# Connecting to Microsoft Exchange Using Mail App



## jzblock (Aug 26, 2011)

So I have tried countless times to connect my work email to my phone. My work email uses microsoft access and supports exchange. I have my username, password, domain, and mail server correct but I can never get it to work. It either tells me the username and password do not match or it cannot connect to the server. Anyone else have any problems trying to sync an exchange account? Any fix for it?


----------



## gotcha (Jun 21, 2011)

none here, im on CM7 161 and i had it workin on sense roms also. try your IT department maybe they can configure it for you.


----------



## ziggy484 (Aug 4, 2011)

If this helps...
I leave domain blank
My username and password are same as my windows login on work computer


----------



## jzblock (Aug 26, 2011)

Thanks for the quick responses, I feel like I have tried every possible combination of ways to enter in my information. I'm running cm 1.6.1 as well, I couldnt get it when I was on 1.4 either. and I even had problems when I was just running my sense ROM. I guess I will have to go to my Tech Support and see if they can set it up for me. I just dont know what else they can do


----------



## miketoasty (Jun 10, 2011)

Do you need to VPN in or is there a site you can visit from anywhere to view your email?


----------



## jzblock (Aug 26, 2011)

not sure about the VPN. There is a website though I can go to if I'm home or using a different computer and need to access my email. Otherwise when I'm at work I just use my computer which connects through access.


----------



## miketoasty (Jun 10, 2011)

jzblock said:


> not sure about the VPN. There is a website though I can go to if I'm home or using a different computer and need to access my email. Otherwise when I'm at work I just use my computer which connects through access.

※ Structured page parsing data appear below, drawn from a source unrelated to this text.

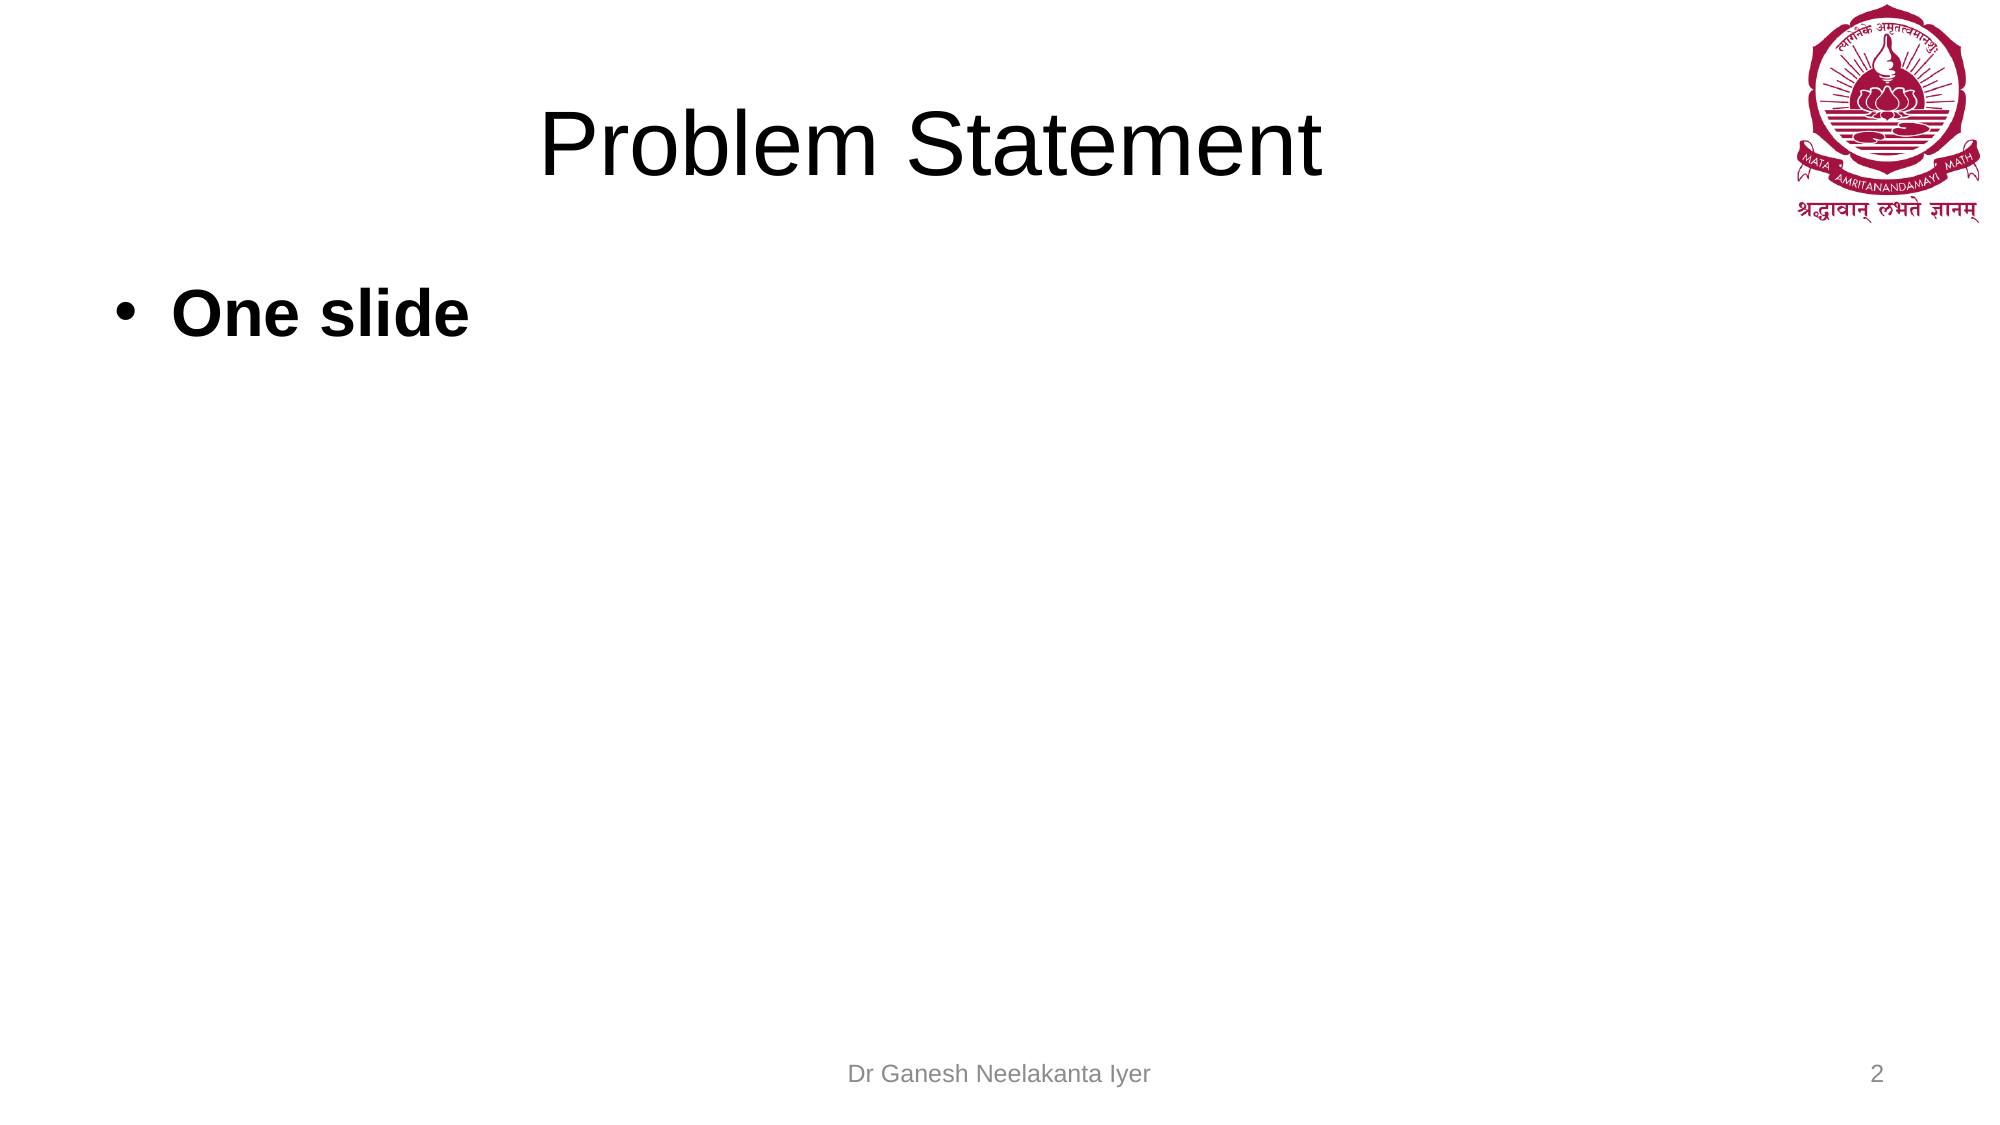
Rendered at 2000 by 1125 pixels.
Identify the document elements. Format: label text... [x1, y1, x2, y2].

footer Dr Ganesh Neelakanta Iyer [683, 1042, 1317, 1103]
picture [1776, 1, 2000, 225]
title Problem Statement [99, 45, 1763, 233]
list One slide [99, 262, 1900, 1005]
slide_number 2 [1432, 1042, 1900, 1103]
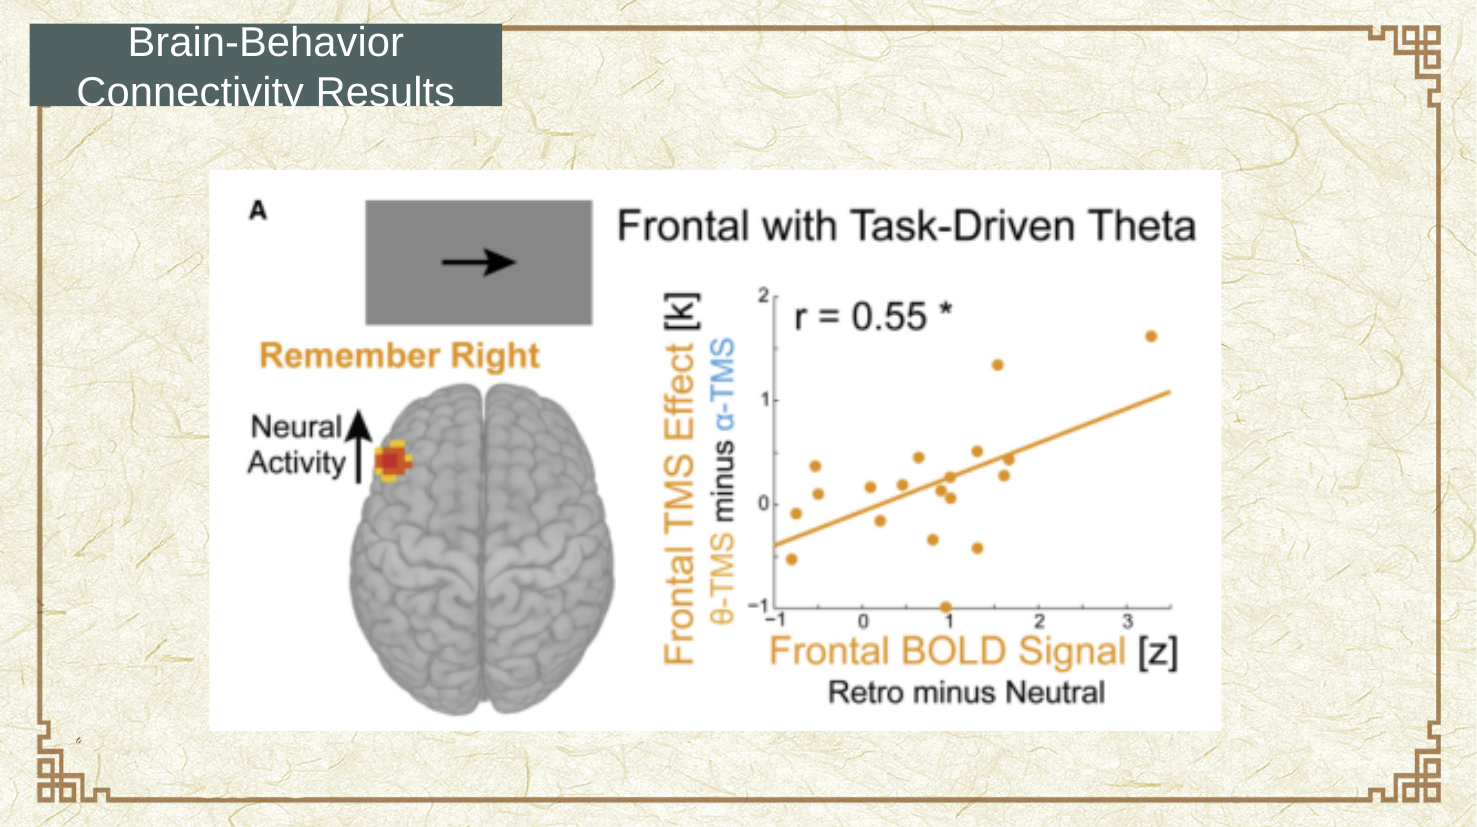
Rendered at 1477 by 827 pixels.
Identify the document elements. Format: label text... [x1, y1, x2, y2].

picture [0, 0, 1477, 827]
text_box Brain-Behavior Connectivity Results [27, 21, 504, 108]
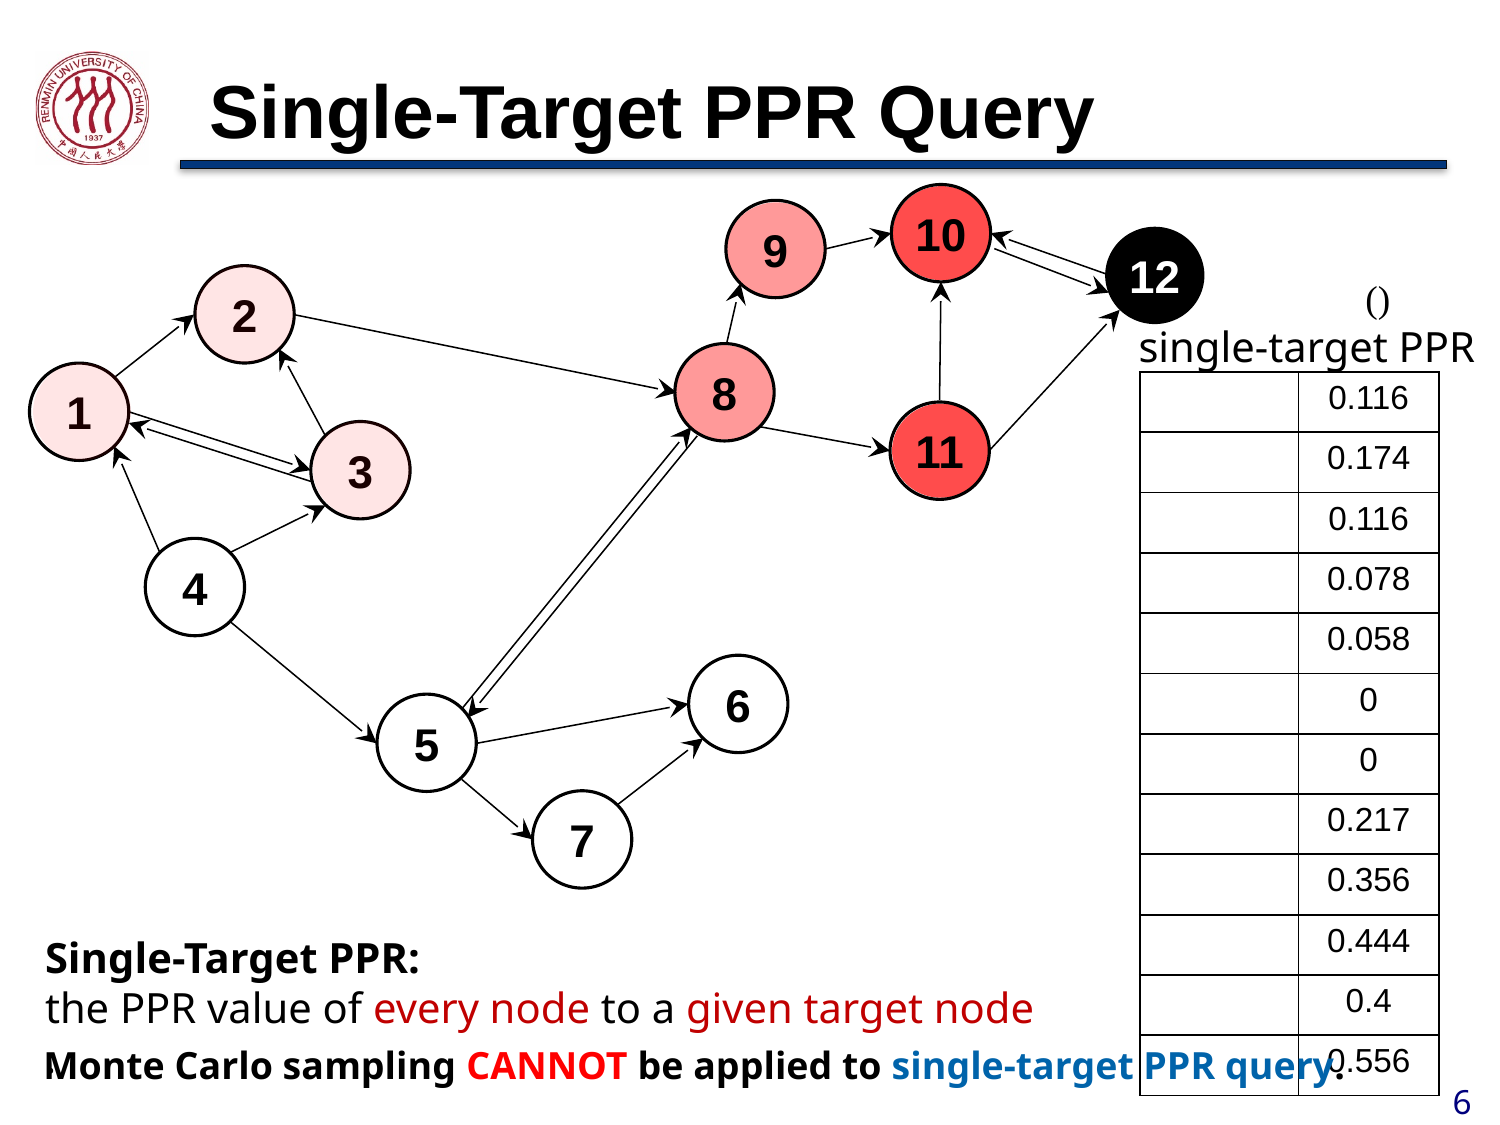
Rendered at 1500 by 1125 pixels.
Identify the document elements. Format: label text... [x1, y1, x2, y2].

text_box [128, 411, 273, 422]
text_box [229, 621, 377, 744]
text_box Monte Carlo sampling CANNOT be applied to single-target PPR query. [28, 1034, 1468, 1095]
picture [35, 51, 149, 165]
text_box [229, 505, 326, 553]
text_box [461, 426, 692, 710]
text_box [293, 314, 678, 393]
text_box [278, 348, 326, 436]
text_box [994, 248, 1110, 293]
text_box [461, 779, 533, 840]
text_box single-target PPR [1208, 312, 1500, 378]
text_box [29, 184, 1205, 889]
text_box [476, 727, 689, 744]
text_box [113, 445, 161, 553]
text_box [726, 283, 741, 345]
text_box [759, 426, 891, 451]
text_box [128, 422, 312, 482]
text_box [988, 309, 1120, 451]
title Single-Target PPR Query [194, 15, 1500, 201]
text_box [824, 232, 892, 250]
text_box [467, 435, 698, 718]
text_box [616, 738, 704, 806]
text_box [114, 314, 195, 378]
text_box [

These steps may be different if you are running sense.

Okay then, here is what you "Should" have to do.

1. Go to email and click add account.

2. On the first screen just enter your email and password as you normally would ([email protected])

3. If on AOSP click "Exchange" if on Sense I believe you should click "Exchange Active Sync"

4. Leave your username alone and make sure domain is blank, the only thing you need to do is make sure where it says server, that is the exact address of the website you go to to view your mail (Mine is webmail2.<<domain>>.com, I.e. if you work at UPMC it would probably be webmail2.upmc.com). Then click next.

You should then be done. If this doesn't work post back all of the fields and what is in them after you put in your username and password.


----------



## Admann (Jun 11, 2011)

jzblock said:


> So I have tried countless times to connect my work email to my phone. My work email uses microsoft access and supports exchange. I have my username, password, domain, and mail server correct but I can never get it to work. It either tells me the username and password do not match or it cannot connect to the server. Anyone else have any problems trying to sync an exchange account? Any fix for it?


I know I have to "uncheck" use a SSL on my setup...once I do that...it connects.


----------